Figure 6 Flow cytometry analysis of HepG2 cells without treatment (A), 48 h after infection with LV-EGFP (B) and LV-NT4(Si)-p53(N15)-Ant (C) after stained with Annexin V and propidium iodide. The left lower quadrant represents normal cells (An-PI-), the right lower quadrant represents early apoptotic cells (An+ PI-), the right upper quadrant represents apoptotic cells and necrotic cells (An + PI +), the upper left quadrant represents early necrotic cells (An-PI +).

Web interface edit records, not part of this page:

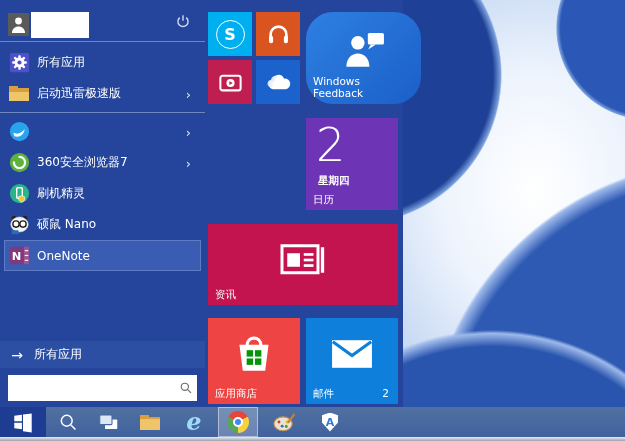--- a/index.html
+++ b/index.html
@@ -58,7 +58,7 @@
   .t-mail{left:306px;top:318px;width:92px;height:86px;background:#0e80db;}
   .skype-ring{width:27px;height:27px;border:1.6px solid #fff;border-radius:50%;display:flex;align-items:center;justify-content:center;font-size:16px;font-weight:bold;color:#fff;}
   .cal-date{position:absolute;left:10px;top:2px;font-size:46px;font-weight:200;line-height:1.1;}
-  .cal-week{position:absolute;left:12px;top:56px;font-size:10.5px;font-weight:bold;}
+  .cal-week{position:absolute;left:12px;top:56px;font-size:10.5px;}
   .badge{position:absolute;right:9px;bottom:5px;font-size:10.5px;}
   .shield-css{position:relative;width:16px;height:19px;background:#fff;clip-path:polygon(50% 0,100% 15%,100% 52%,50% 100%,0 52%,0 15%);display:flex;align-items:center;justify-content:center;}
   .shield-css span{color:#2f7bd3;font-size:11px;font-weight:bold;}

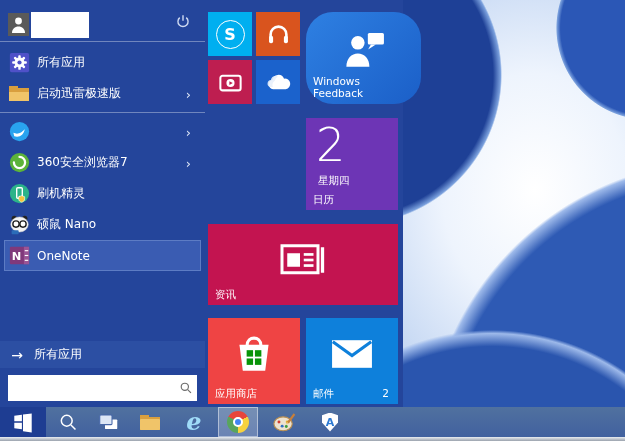--- a/index.html
+++ b/index.html
@@ -153,17 +153,6 @@
           <span class="chev">›</span>
         </div>
 
-        <div class="mi">
-          <span class="ic">
-            <svg width="21" height="21" viewBox="0 0 24 24">
-              <circle cx="12" cy="12" r="11" fill="#2bb389"></circle>
-              <rect x="8.8" y="5.5" width="6.4" height="12" rx="1.2" fill="none" stroke="#fff" stroke-width="1.6"></rect>
-              <circle cx="12" cy="15.4" r="0.9" fill="#fff"></circle>
-              <path d="M14.5 14.5l3.4 1.2v2.6c0 1.9-1.5 3.1-3.4 3.7-1.9-.6-3.4-1.8-3.4-3.7v-2.6z" fill="#f5c33b" stroke="#fff" stroke-width="0.7"></path>
-            </svg>
-          </span>
-          <span class="lbl">刷机精灵</span>
-        </div>
 
         <div class="mi">
           <span class="ic">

Figure 7 Tumor growth curve (A) and tumor wet weight (B) after treatment with LV-NT4(Si)-p53(N15)-Ant. A: Tumor growth curve after treatment with LV-NT4(Si)-p53(N15)-Ant. Tumors grew rapidly in the PBS and LV-EGFP groups, while the tumor growth was significantly inhibited in the LV-NT4(Si)-p53(N15)-Ant group 3 wk after infection. There was no statistical significance between the PBS group (151.0 ± 50.1 mm³) and the LV-EGFP group (128.5 ± 45.3 mm³) in terms of tumor volume (P > 0.05). But the tumor volume in the LV-NT4(Si)-p53(N15)-Ant group (55.1 ± 18.7 mm³) was significantly less than that of the PBS and LV-EGFP groups (^bP < 0.01); B: Tumor wet weight after treatment with LV-NT4(Si)-p53(N15)-Ant. There were no significant differences in the wet weight of tumors between the two control groups: PBS group 1.33 ± 0.93 g vs LV-EGFP group 1.27 ± 1.04 g (P > 0.05). But the wet weight of the LV-NT4(Si)-p53(N15)-Ant treatment group (0.43 ± 0.77 g) was significantly less than that of the two control groups (^bP < 0.01).